Apart from mathematical characters, StixFonts support Latin, Greek and Cyrillic. Compared with DejaVu (default font in Ubuntu), DejaVu still has overall bigger coverage. You would want to use StixFonts if you write academic documents and require to use a wide range of math symbols.

You can get the StixFonts from the StixFonts project website, at version 1.0, in OpenType format. From the zip archive with the fonts, extract the *.otf files into your home directory, in a subfolder called .fonts (if it does not exist, create it). No need to restart the system; any newly restarted applications should be able to see and use the fonts. OpenOffice.org 3.2+ is required (for example, in Ubuntu 10.04) due to the OpenType format of the fonts. If you use OpenOffice.org for your document writing, it might be a good idea to create special styles for your math content and set the StixFonts as the font of those styles. You can type in those math characters using Insert → Special Character… in OpenOffice.org as shown below.

StixFonts in OpenOffice.org 3.2 (Insert Special Character)

These are the mathematical alphanumeric symbols (fraktur style) in Plane 1. You may notice that some characters are missing (such as capital N fraktur style). It’s not a bug. In OpenOffice.org, you click on characters and these are added in a string.
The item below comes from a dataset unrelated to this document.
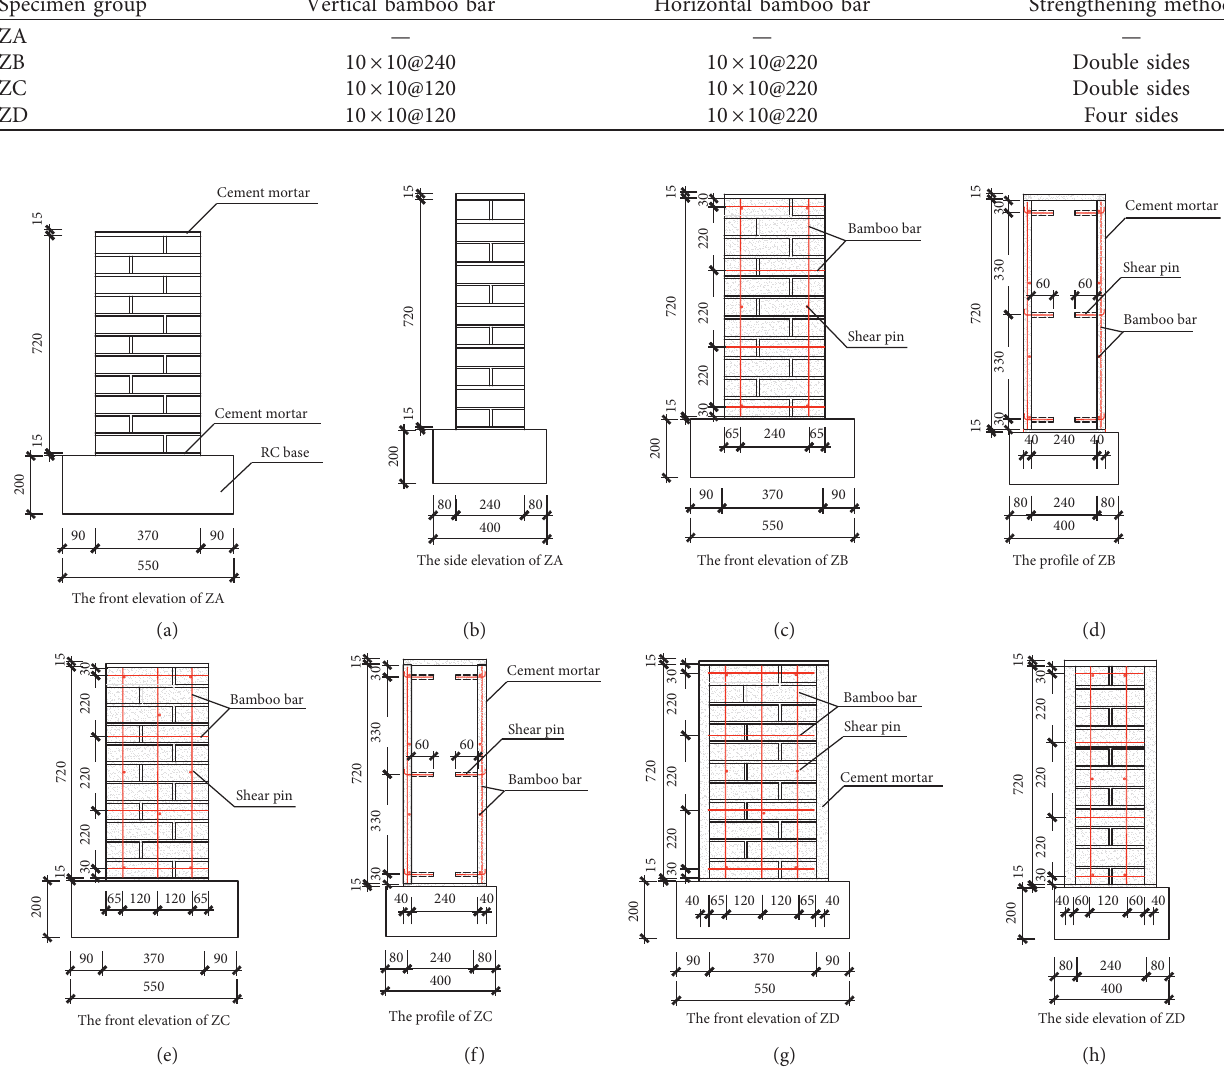
Figure 1: Schematic diagram of specimens.(a) The front elevation of ZA. (b) The side elevation of ZA. (c) The front elevation of ZB. (d) The profile of ZB. (e) The front elevation of ZC. (f) The profile of ZC. (g) The front elevation of ZD. (h) The side elevation of ZD.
Then, when you completed the string with all the special characters you click OK and they are inserted in your document. While we wrote ubuntu as sample text, these are symbols meant for math documents. However, the potential for geekiness in the Facebooks and the Twitters is easy to describe.

The beta version of the StixFonts are already packaged in Debian/Ubuntu as ‘otf-stix’. I suppose the package will be updated soon with the new version 1.0.